ETA: I also got to teach computer classes to K students this year. Normally I only teach the older grades. I saw several kids resisting my instructions and acting defiantly by doing their own thing, pretending they didn't hear me, or even just outright telling me what THEY are GOING to DO. On a positive note, it tends to be the brighter kids who challenge me while the younger or less bright students just go along with what I tell them to do without that degree of resistance. Maybe next year it will hit those students to start refusing as their development catches up.
Ross green's Collaborative Problem Solving might be helpful for you, although he is still very young and has a long way to go til rational problem solving and logical thought.
Simply put, here is the difference I notice between "typical" and "you may want to talk to someone" - duration, perseverance, and frequency. We are at the tail end of this phase with Kate (the age appropriate, middle of the road defiance that starts at 4 and goes until 5 1/2 ish and is like nothing you've seen from your kid up up until this point). So, unless she's eaten a bag of m&m's there is a line that Kate doesn't generally cross. D has no line. For example (m&m issues notwithstanding) Kate would NEVER hit me, let alone another adult. D frequently did this (has gotten much better). There's no point where D gives in, loses her fight etc. Eventually Kate sees she can't win, she wants to move on etc. While there were days when I felt like "everything's a battle", I'd then spend a day with my sister and realize what that truly looked like. It was exhausting just to watch.

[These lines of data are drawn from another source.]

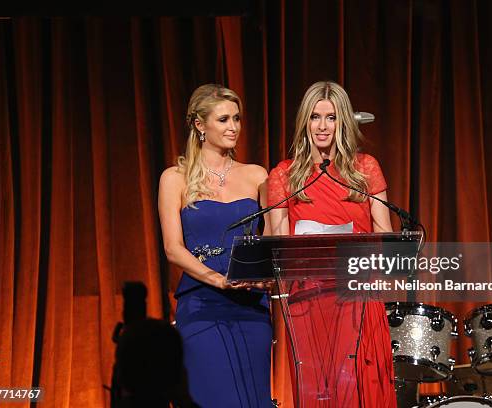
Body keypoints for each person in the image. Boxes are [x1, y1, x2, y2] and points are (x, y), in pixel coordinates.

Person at [267, 81, 396, 407]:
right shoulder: (284, 175)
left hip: (359, 294)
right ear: (304, 122)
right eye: (315, 117)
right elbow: (277, 246)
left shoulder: (365, 168)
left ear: (343, 123)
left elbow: (384, 232)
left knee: (361, 387)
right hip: (308, 299)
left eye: (331, 117)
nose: (322, 126)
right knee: (321, 390)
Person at [158, 84, 272, 407]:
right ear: (199, 125)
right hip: (202, 306)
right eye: (223, 120)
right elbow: (172, 248)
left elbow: (274, 238)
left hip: (251, 307)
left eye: (237, 118)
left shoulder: (256, 176)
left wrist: (265, 275)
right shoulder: (174, 178)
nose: (233, 127)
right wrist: (218, 279)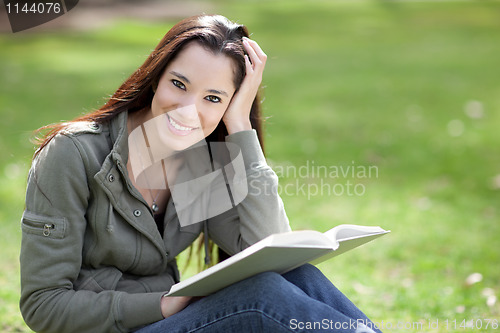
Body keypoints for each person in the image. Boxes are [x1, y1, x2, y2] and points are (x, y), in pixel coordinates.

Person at [19, 14, 382, 333]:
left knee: (296, 275)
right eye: (179, 84)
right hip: (122, 326)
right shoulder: (74, 154)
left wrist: (241, 127)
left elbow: (270, 249)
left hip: (171, 321)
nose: (187, 111)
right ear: (156, 77)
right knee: (263, 296)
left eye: (213, 98)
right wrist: (161, 305)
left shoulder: (201, 162)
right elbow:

I have a vivid memory of my mom being embarrassed/very upset at me at my 5th birthday party. She found me hiding under the gift table with an opened gift of sweets, nibbling away (they were spice drops, which I didn't even like). I knew I wasn't supposed to open any of the gifts until it was time for that, but I just could not resist the temptation. When she found me, I felt deeply ashamed but of course I didn't want to be vulnerable and let her to see that, so when she scolded me or disciplined me, I am certain that my reaction seemed defiant to her.
My point is, although it's tough to deal with as a parent, it doesn't sound atypical from the examples you listed. Of course, if you feel there's more to it, that the frequency or severity of his control/impulsive/defiant behaviors are concerning, don't hesitate to ask a professional. You can always ask A's pediatrician for a reference to a behavioral therapist. They should be able to either lay your concerns to rest or help you/A develop the tools you need for his success, so it's a win-win for both of you. Best wishes!